Nearly half of all Germans can no longer afford their lifestyle as inflation surges from one record to the next, according to a poll conducted for public broadcaster ARD.
About 47% indicated they’re strongly or very strongly cutting back on spending. In low-income households, that share rises to more than three-quarters. The survey was conducted among 1,337 Germans between May 30 and June 1.
Inflation in Europe’s top economy hit 8.7% in May, driven by energy and food costs that are likely to rise further as the war in Ukraine persists. Chancellor Olaf Scholz’s government has introduced relief measures including a temporary cut to fuel taxes, subsidies and cheap public-transport tickets, but they’ve not shored up confidence so far.
Retail sales dropped the most in a year in April, and consumers see reining in inflation as a more urgent task than fighting climate change and social inequality. Only the Ukraine conflict is considered a bigger challenge, the survey showed.
Germany’s economy might again become the “sick man of Europe,” slipping back into a role from two decades ago as policies that kept factories humming turn sour.

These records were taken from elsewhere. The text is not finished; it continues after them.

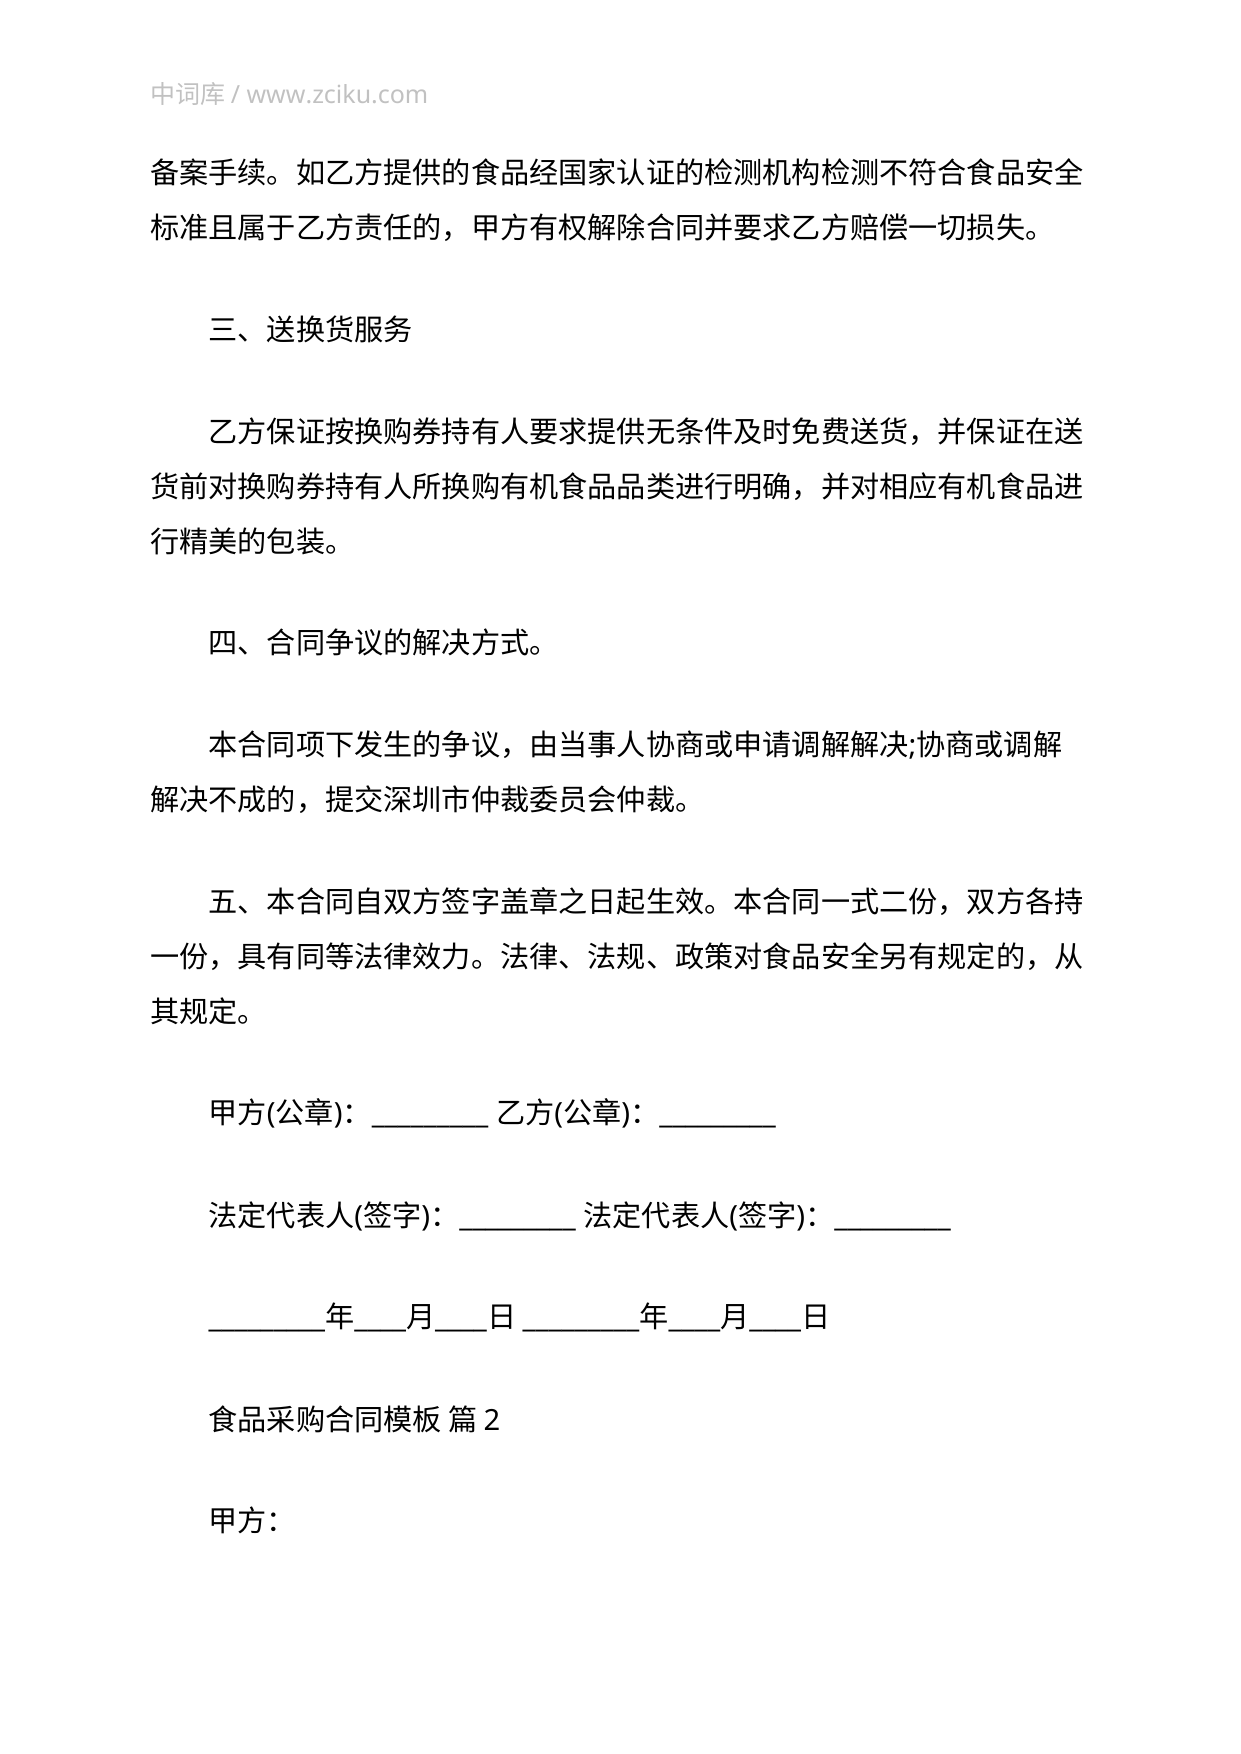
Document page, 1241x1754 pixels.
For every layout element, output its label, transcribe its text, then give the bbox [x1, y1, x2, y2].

text 乙方保证按换购券持有人要求提供无条件及时免费送货，并保证在送货前对换购券持有人所换购有机食品品类进行明确，并对相应有机食品进行精美的包装。 [150, 408, 1090, 561]
text 甲方： [150, 1498, 1090, 1540]
text 五、本合同自双方签字盖章之日起生效。本合同一式二份，双方各持一份，具有同等法律效力。法律、法规、政策对食品安全另有规定的，从其规定。 [150, 878, 1090, 1031]
text 三、送换货服务 [150, 307, 1090, 349]
text 甲方(公章)：_________ 乙方(公章)：_________ [150, 1090, 1090, 1132]
text 本合同项下发生的争议，由当事人协商或申请调解解决;协商或调解解决不成的，提交深圳市仲裁委员会仲裁。 [150, 722, 1090, 819]
text 四、合同争议的解决方式。 [150, 620, 1090, 662]
text _________年____月____日 _________年____月____日 [150, 1294, 1090, 1336]
text 法定代表人(签字)：_________ 法定代表人(签字)：_________ [150, 1192, 1090, 1234]
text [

After years of pushing exports to China and building up energy links to Russia, Europe’s largest economy faces a poisonous cocktail of risks. Its heavy reliance on manufacturing makes it more vulnerable than European peers to war-related disruptions in Russian energy supplies and bottlenecks in trade. The upshot is risk of contraction and even higher prices squeezing unsettled consumers.
“Germany is in a disastrous economic situation,” said Aline Schuiling, senior economist at ABN Amro. “Concerns about its outlook are well justified.”
Schuiling predicts Germany’s output will shrink in the second quarter. While economists at Bank of America Merrill Lynch and Banco Santander are among those sharing her opinion, the Bloomberg consensus is still for growth of 0.4%.
The European Commission expects only Estonia to post slower economic growth than Germany this year — due to similar impacts but a closer proximity to Russia — while inflation in both countries is expected to be stronger than the 19-nation euro-area average.
The strain is becoming evident at the heart of the Germany economy. Some 77% of manufacturers are complaining that material and equipment shortages are hurting business — more than anywhere else in Europe. The country’s machine makers slashed their forecast for production growth to just 1% from 4%.
On top of the industrial headaches, the summer travel season is likely to siphon off cash as German consumers spend money in sunny Mediterranean countries after two years of pandemic. Retailers may have already started feeling the pinch with sales dropping the most in a year in April.
Germany’s powerful BDI business lobby said the combination of Russia’s war on Ukraine and the impact of China’s zero-Covid policy will make 2022 “extremely challenging,” President Siegfried Russwurm said.
Germany’s struggles stem from ignoring geopolitical risks to strengthen its manufacturing base, which — along with sweeping labour reforms — helped pull the country out of a slump in the early 2000s. Both former Chancellor Angela Merkel and her predecessor Gerhard Schroeder intensified the country’s reliance on cheap energy from Russia, while encouraging companies to do business in China.